La loi naturelle est « corrigée » — en regard de la Loi biblique. Ce qui nous conduit à postuler la nécessité de la pérennité d’Israël pour que l’Église, les Églises, ne soient pas bancales !

L’aspect cérémoniel de la Loi s’avère en effet premier, comme fondement céleste. C’est le sens du culte : dessiner la dimension verticale de nos vies, la dimension de la relation avec Dieu, qui occupe fortement les quatre premières paroles du Décalogue. Car la dimension verticale de nos vies se dessine pour nous via des rites et des cérémonies, que ces rites soient chrétiens, juifs, ou autres. Il se trouve que pour Jésus, ce sont des rites juifs, ceux de la Torah. C’est aussi le cas pour le Nouveau Testament et le rituel chrétien qui en est issu.

Alors quid d'une observance chrétienne de la Loi de Moïse ? Eh bien, son observance pour les chrétiens est le fait d’Israël ! L’observance juive vivante. Le christianisme des nations sans Israël est tout simplement bancal. Cela nous conduit à réaliser la nature relationnelle du christianisme : sa nature est d’être en relation, en vis-à-vis d’Israël.

Quant à sa pratique universelle, Calvin distingue trois usages de la Loi : l’usage pédagogique, l’usage politique et l’usage normatif. Trois usages :

- Selon son usage pédagogique, la Loi produit en l’homme la conscience de son incapacité à accomplir ce qu’elle prescrit ou défend (exemple classique : l’interdit de la convoitise — qui peut dire être exempt de convoitise ? Son interdiction est pourtant un précepte du décalogue). Sous cet angle, la Loi sert de « pédagogue » pour nous conduire à recourir à la grâce de Dieu: reconnaissant n’être pas à la hauteur de ses exigences, j’en appelle à Dieu. Où l’on retrouve le « près de toi » (Deutéronome 30, 14) que Paul lira comme référant à la proximité, la présence, de la parole de Dieu en Jésus.
- Selon son usage politique ou civil, la Loi a pour but de restreindre le mal dans la Cité et de promouvoir la justice. Elle fournit des principes, qui s’appliquent de façon analogique selon les temps et les lieux dans la vie civile et politique.
- Selon son troisième usage, la Loi devient chemin de libération. Notre libération est effectivement mise en œuvre par ce que produit en nous l’injonction de la Loi. Exemple : le commandement donné à Abraham, ou au peuple libéré de l’esclavage : « quitte ton pays », « sors de l’esclavage ». La libération qui est dans le recours à la grâce ne produit son effet que si elle reçue et donc mise en œuvre.

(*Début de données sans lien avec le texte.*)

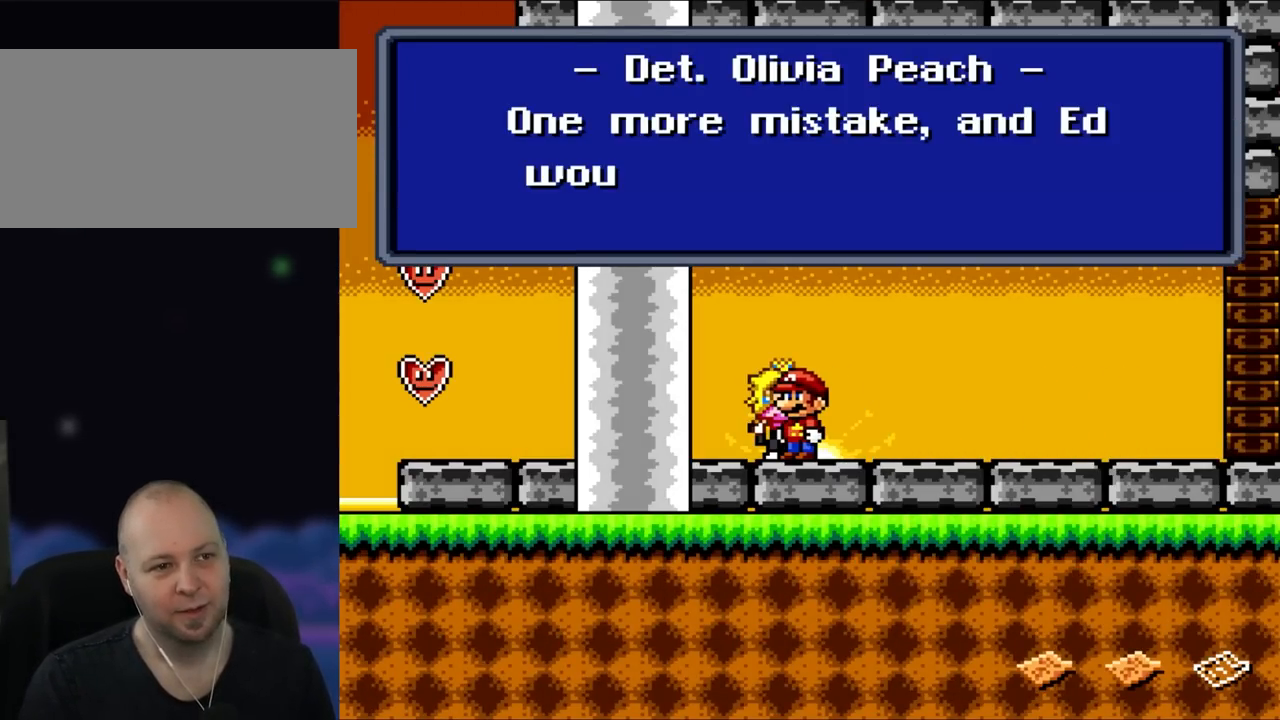
{"buttons": [], "events": []}
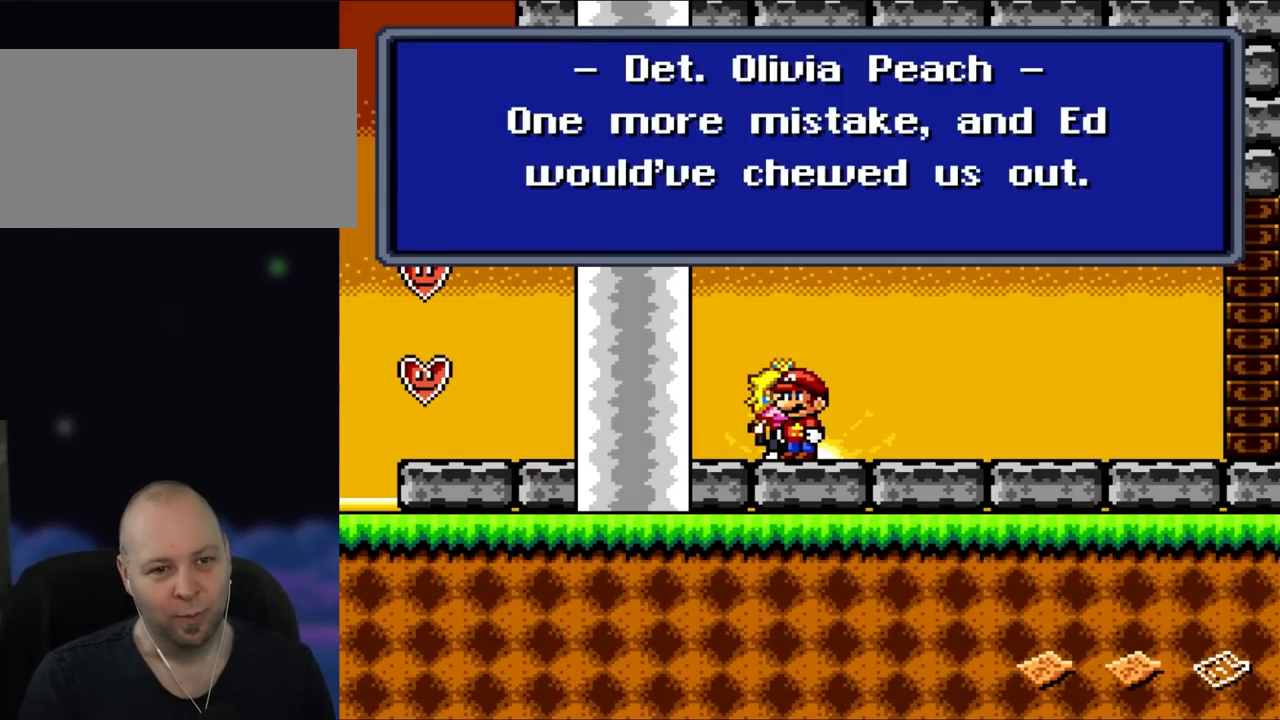
{"buttons": [], "events": []}
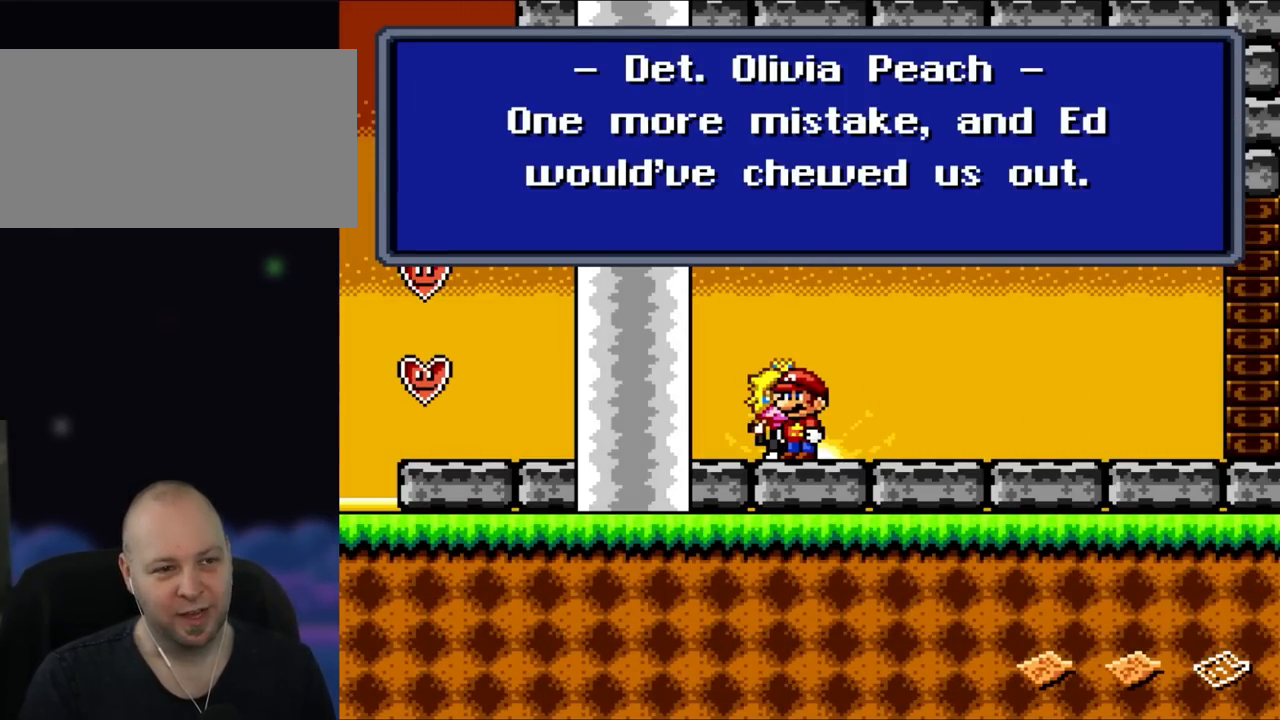
{"buttons": [], "events": []}
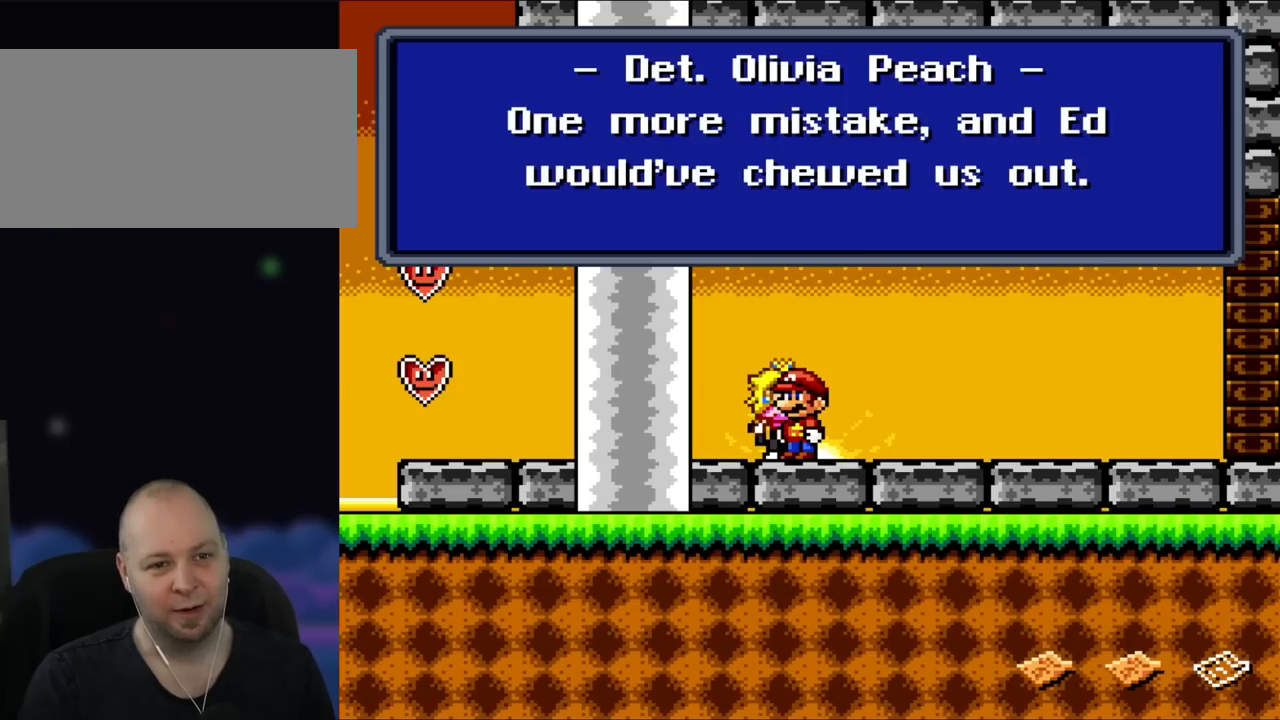
{"buttons": ["A"], "events": [[483, "A", "down"]]}
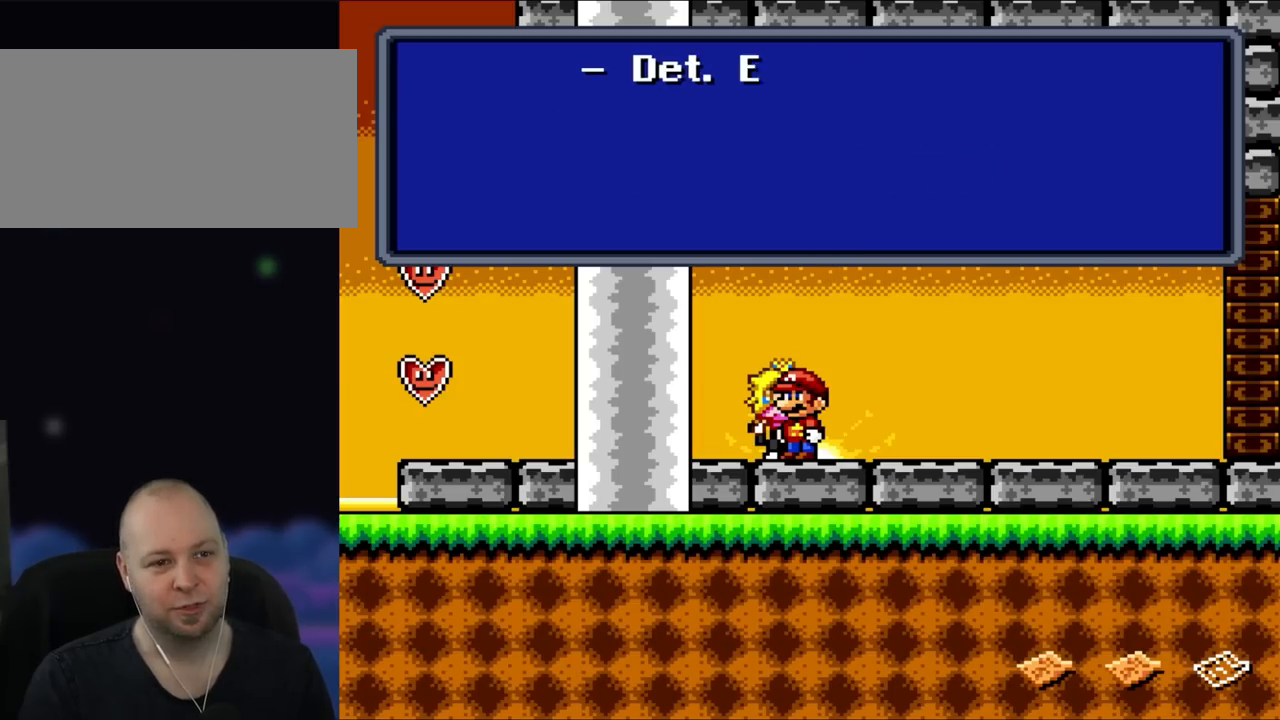
{"buttons": [], "events": [[183, "A", "up"]]}
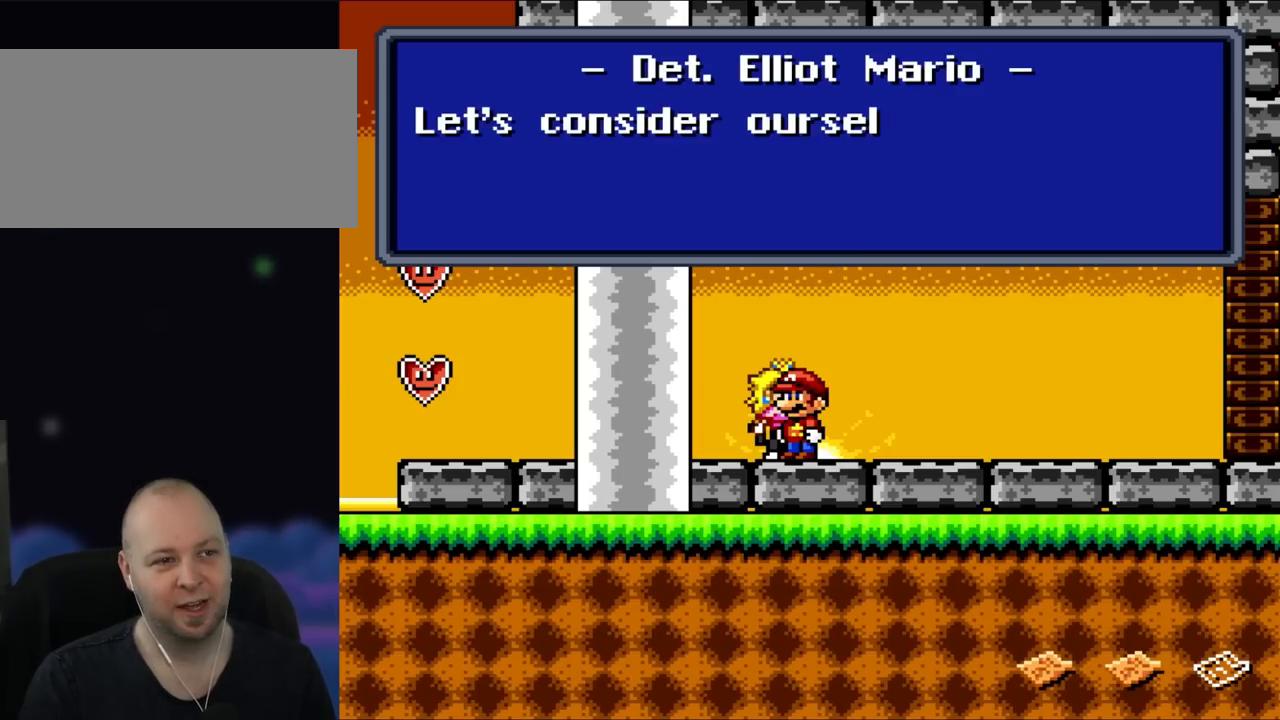
{"buttons": [], "events": []}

La liberté donnée à la foi seule qui reçoit la grâce — ce seul recours, selon l’usage pédagogique de la Loi — ; cette liberté ne devient effective que lorsque l’exigence de la Loi donnée comme norme suscite, parce qu’elle est entendue, la mise en route obéissante.

Où il faut répondre à une question que la fidélité selon la pratique juive pourrait voir apparaître : mais on ne sache pas que les chrétiens protestants, et calvinistes, pratiquent les mitsvoth — les 613 commandements de la Loi biblique — ?! Pas plus que les autres chrétiens…

Où il faut revenir, à côté de trois usages de la Loi, aux trois aspects de la Loi : l’aspect moral, l’aspect cérémoniel et l’aspect judiciaire.

L’aspect moral, comme norme idéale, comme visée de perfection, devient le fondement d'une transposition analogique pour une observance intégrale de la loi mais de façon transposée, donc, via une reconduction méditée à son fondement éternel dont les textes sont l’expression temporelle, dans un temps donné, un enracinement donné, dont Israël demeure le témoin aussi longtemps que subsistent le ciel et la terre.

Le troisième usage de la Loi, l’usage normatif, apparaît alors comme mise en œuvre de son aspect moral, comme injonction libératrice. Où l’on retrouve les préceptes comme « lève-toi et marche » commandement adressé par Pierre au paralytique ; « sors de ta tombe » ; commandement adressé par Jésus à Lazare, « va pour toi » (Lekh lekha) commandement adressé par Dieu à Abraham — et « tu choisiras la vie », l’injonction libératrice que nous donne Moïse au Deutéronome.

Telle est alors la parole de Dieu donnée comme Loi, parole libératrice, créatrice d’impossible. C’est là le Dieu créateur de la Bible — et non pas une hypothèse en concurrence avec les laboratoires de recherche ! C’est devant un Dieu vivant que nous sommes placés… Dieu vivant et vivificateur par la Parole qui nous fonde comme êtres pour la liberté : « Tu choisiras la vie ».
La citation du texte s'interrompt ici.